Harbi Müslümanlar
Efendim malumunuz 28 Haziran tarihinden itibaren bir ay boyunca ramazanı idrak etmeye gayret edeceğiz.
Üst düzey dini birikimim olmasa da kendi meşrebimizce kulluk görevimizi yerine getirmeye gayret ediyoruz.
Başlık ve girizgah bölümü sizleri korkutmasın, zira bir vaaz yazısı paylaşmak arzusu içinde değilim.
İşin uzmanları zaten bu ay münasebetiyle bunu zaten gerçekleştireceklerdir.
Benim dile getirmek istediğim mevzuu ise çok başka bir açılımdan ibaret…
Sosyal medya hepimizin ortak olmazsa olmazlarından birisi haline geldi.
Bir hayli farkındayız bunun.
Ele geçirdiğimiz her boş fırsatta sosyal medyadaki gelişmeleri yakından takip ederek, kimi zaman da katkı sağlayarak, sanal alemin bir parçası olmak için çaba sarf ediyoruz.
Hatta ve hatta ‘beğen’ butonu bizler için bir mahşer sınavı gibi.
Ya yazdığımız cümle insanlardan kabul görmezse, ya da paylaştığımız bir doküman diğer arkadaşlarımızdan geçer not almazsa, günümüz nasıl kararıyor değil mi?
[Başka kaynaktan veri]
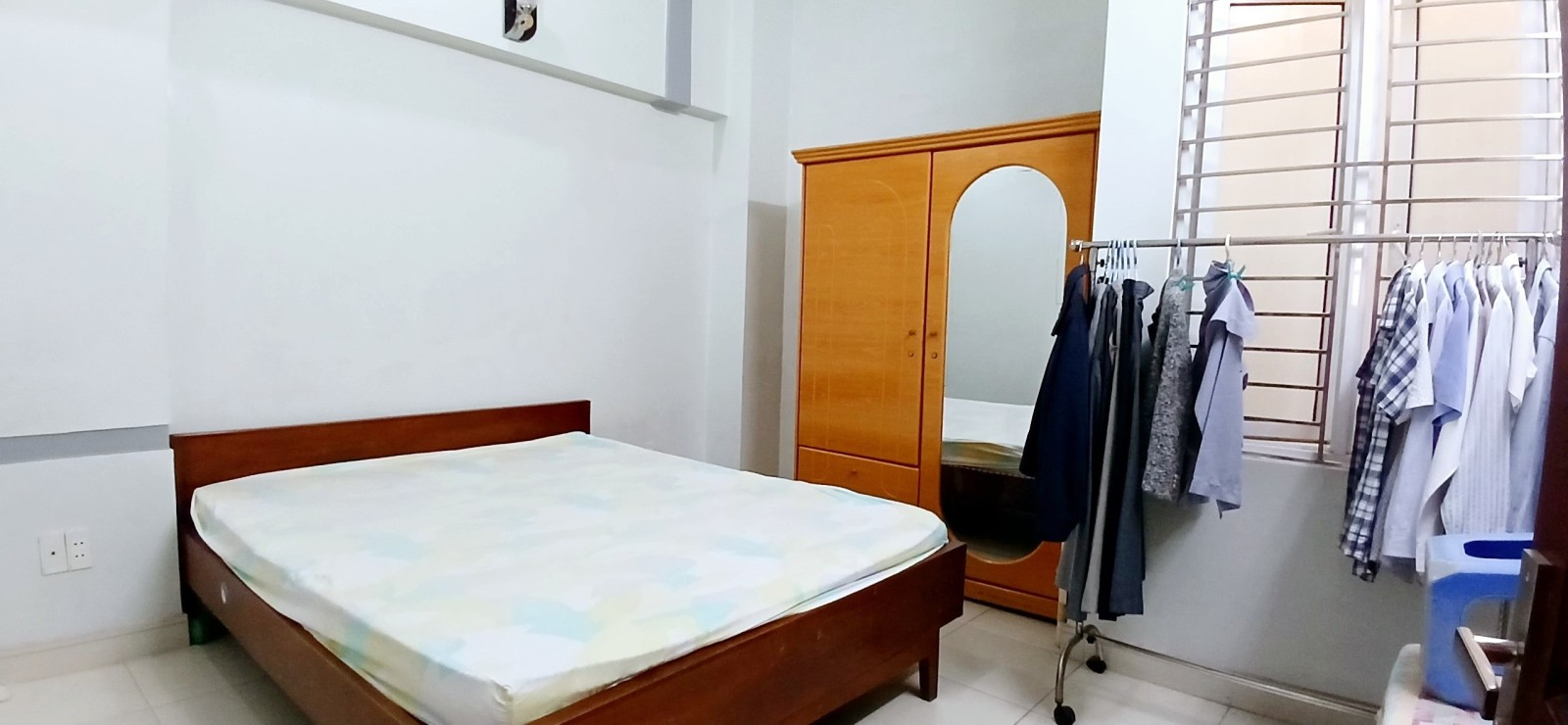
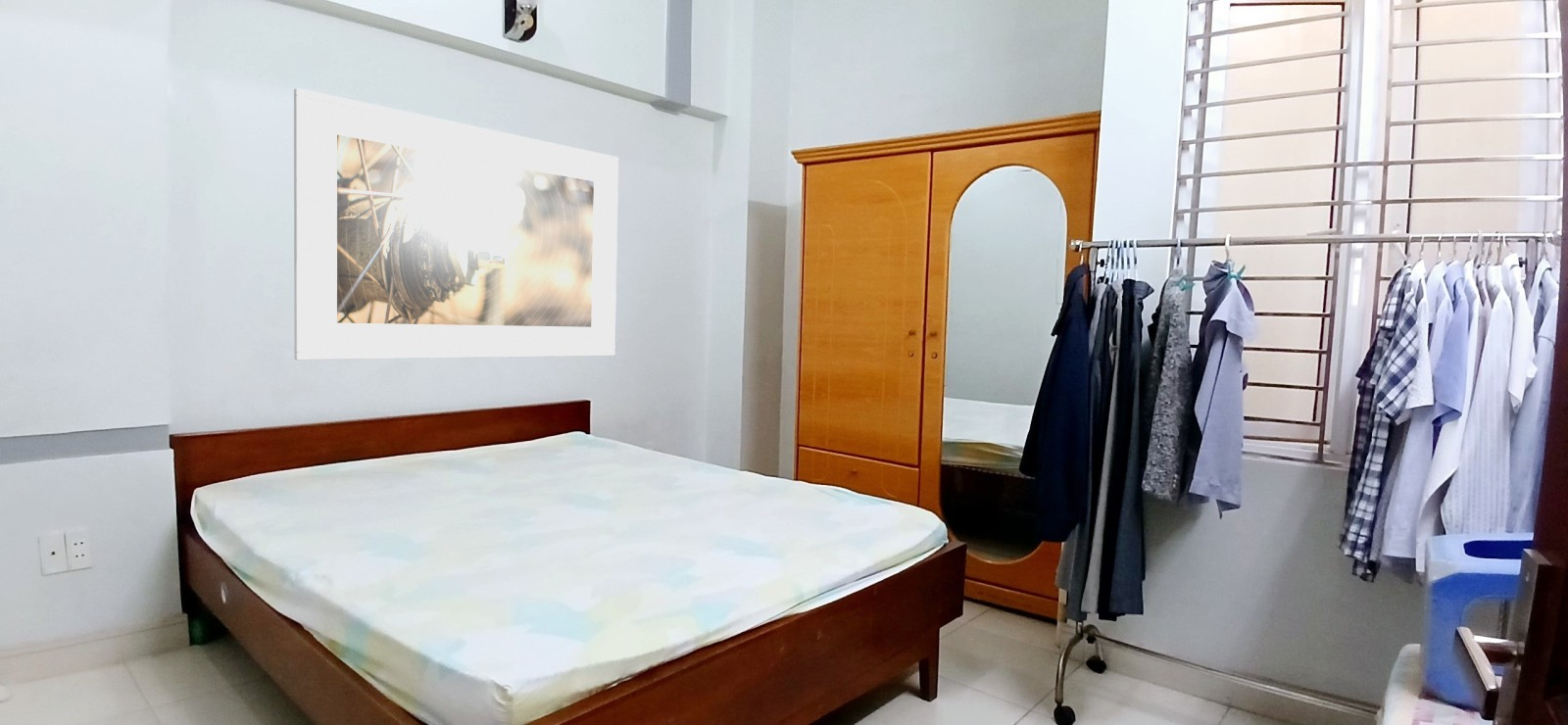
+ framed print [293,87,619,362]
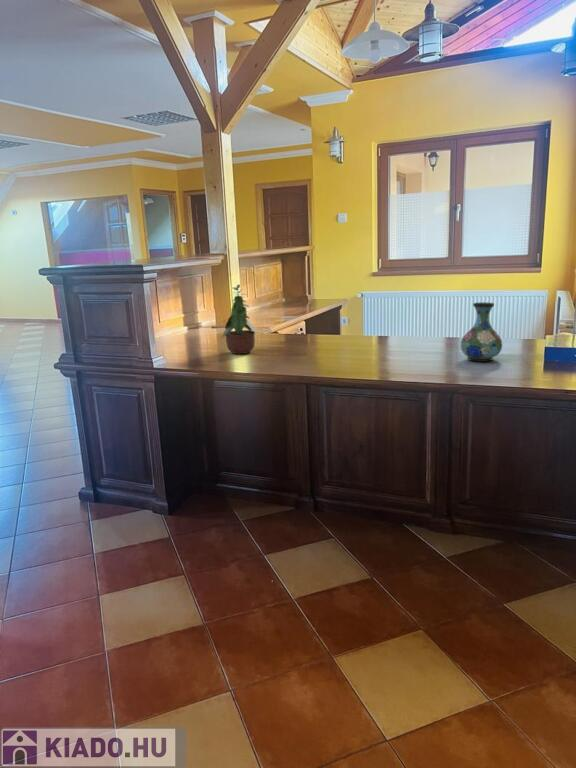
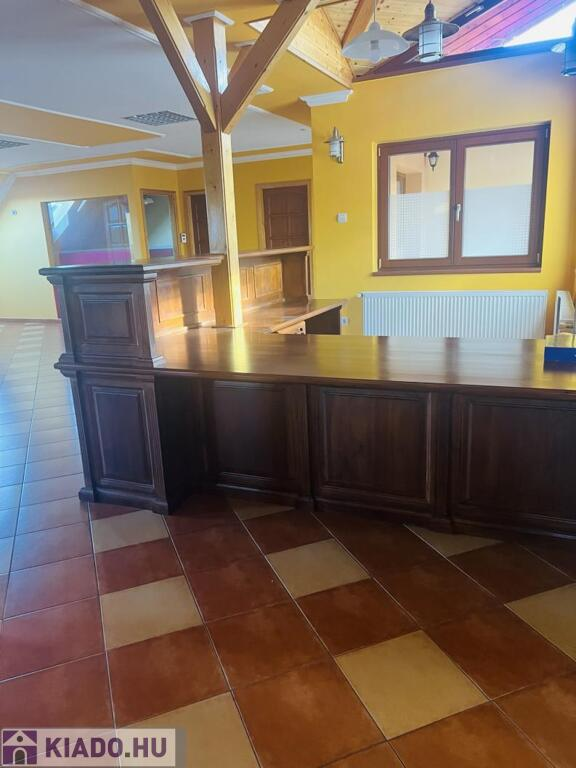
- vase [459,301,503,363]
- potted plant [221,284,259,355]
İnternet bulunmayan ortamlarda adeta nefessiz yaşama hissi oluşmuyor mu sizde?
Tuvalet yeri arar gibi bir mekandaki önceliğiniz wi-fi(kablosuz internet) değil mi?
Değilse, zaten yazının bundan sonraki kısmı size çok bir şey ifade etmeyebilir…
Sevgili dostlar, paylaşımlar konusunda elimden geldiğince ben de katkı koymaya gayret ediyorum. Ağırlıklı olarak iyi bir izleyiciyim aslında…
Gözlemlerim arasında bana en çok samimiyetsiz gelen gün kusura bakmasınlar, ama cuma günleri ve ramazan ayı oluyor.
Özellikle Facebook, Cuma günleri ayrı bir uhrevi yapıya bürünüyor.
Ramazan ayı, sosyal medya duvarları mahyalarla kaplanıyor.
Maniler, dini sözler havalarda uçuşuyor. Sanırsınız bu paylaşımları yapanların alnı secdeden kalkmıyor.